Jack Brewer, CEO of BSI, points out, “When advising athletes, we frequently get the question of how to deal with concussions as well as the desire to better understand the issue at hand and how to help. As an ex-NFL player, I personally have experienced hundreds of violent collisions throughout my career and have several teammates and friends who suffer the lasting effects of Traumatic Brain Injury. This is a passion of mine and BSI is committed to helping advance TBI research and development. By providing educational opportunities such as the #C4CT Conference, it is our goal to enable those directly impacted to make informed decisions as well as provide tangible investment opportunities surrounding the advancement of research and treatment methods for concussions.”

An advisor to AMBS, Toi Cook, former NFL defensive back and Super Bowl champion, stated, “As a player representative for the entirety of my NFL career, my focus was the welfare and safety of the players. Although the current situation in professional sports regarding concussions is alarming and has raised serious issues, I am encouraged by the fact that we are all now much more aware of the problem and need for solutions. Now is the time to act, and through our work with partners like Amarantus and BSI and with conferences such as #C4CT, we can make a difference and impact lives while maintaining the integrity of sport.”

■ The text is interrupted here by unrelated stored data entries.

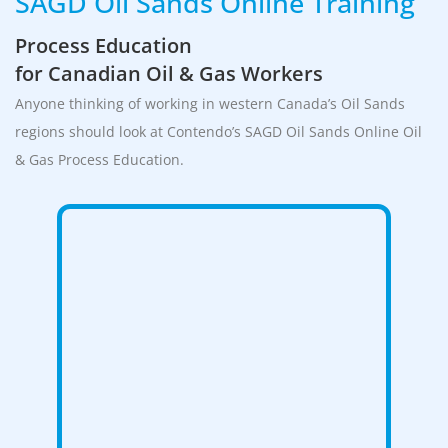
SAGD Oil Sands Online Training
Process Education
for Canadian Oil & Gas Workers
Anyone thinking of working in western Canada’s Oil Sands
regions should look at Contendo’s SAGD Oil Sands Online Oil
& Gas Process Education.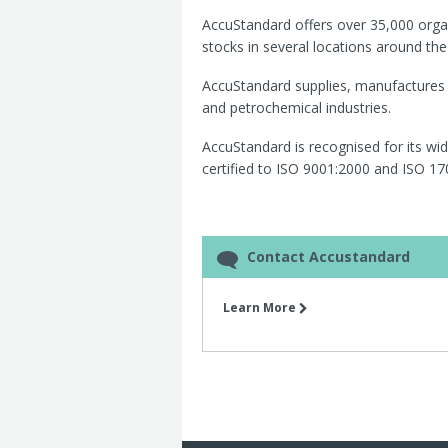
AccuStandard offers over 35,000 orga
stocks in several locations around the 
AccuStandard supplies, manufactures 
and petrochemical industries.
AccuStandard is recognised for its wi
certified to ISO 9001:2000 and ISO 17
Contact Accustandard
Learn More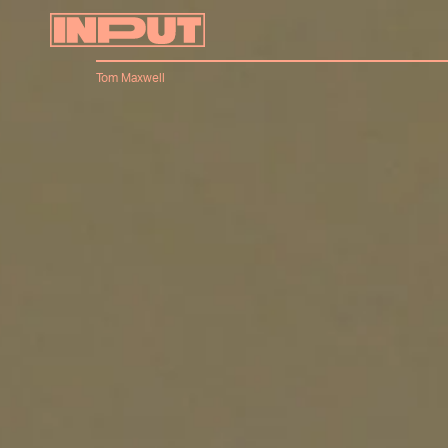
Tom Maxwell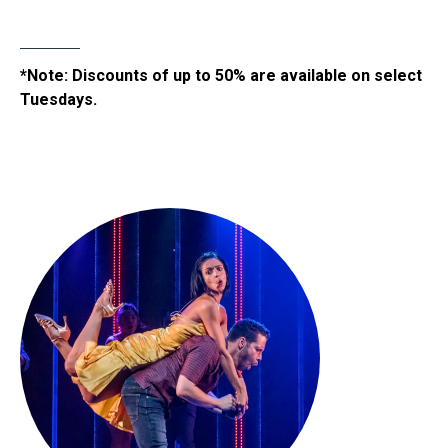
*Note: Discounts of up to 50% are available on select
Tuesdays.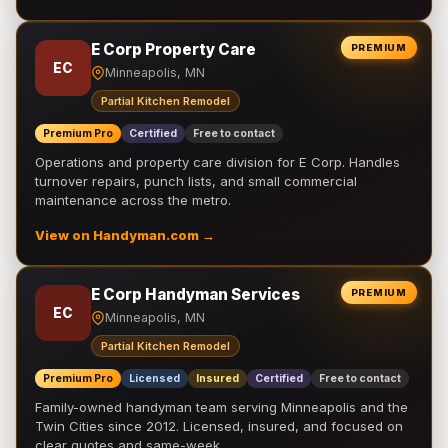
E Corp Property Care
PREMIUM
EC
Minneapolis, MN
Partial Kitchen Remodel
Premium Pro
Certified
Free to contact
Operations and property care division for E Corp. Handles
turnover repairs, punch lists, and small commercial
maintenance across the metro.
View on Handyman.com →
E Corp Handyman Services
PREMIUM
EC
Minneapolis, MN
Partial Kitchen Remodel
Premium Pro
Licensed
Insured
Certified
Free to contact
Family-owned handyman team serving Minneapolis and the
Twin Cities since 2012. Licensed, insured, and focused on
clear quotes and same-week …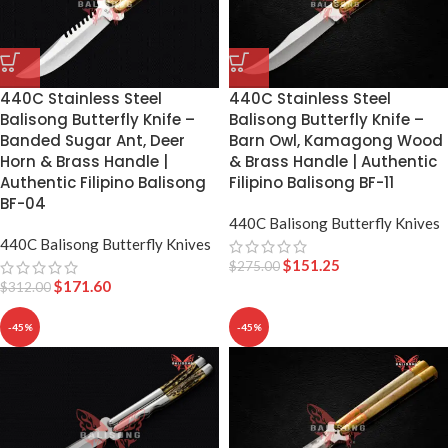
440C Stainless Steel
440C Stainless Steel
Balisong Butterfly Knife –
Balisong Butterfly Knife –
Banded Sugar Ant, Deer
Barn Owl, Kamagong Wood
Horn & Brass Handle |
& Brass Handle | Authentic
Authentic Filipino Balisong
Filipino Balisong BF-11
BF-04
440C Balisong Butterfly Knives
440C Balisong Butterfly Knives
$
151.25
$
275.00
$
171.60
$
312.00
-45%
-45%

As with any cause, awareness can be the fuel to generate solutions to what is becoming, some think, an epidemic of significant proportions.That number of some 2,000 former and current NFLers who have sustained concussions is most likely to grow. What is not realistic to think is that you can put a stop to concussions. They are going to happen. But something can be done about how to best deal with the aftermath of such an injury.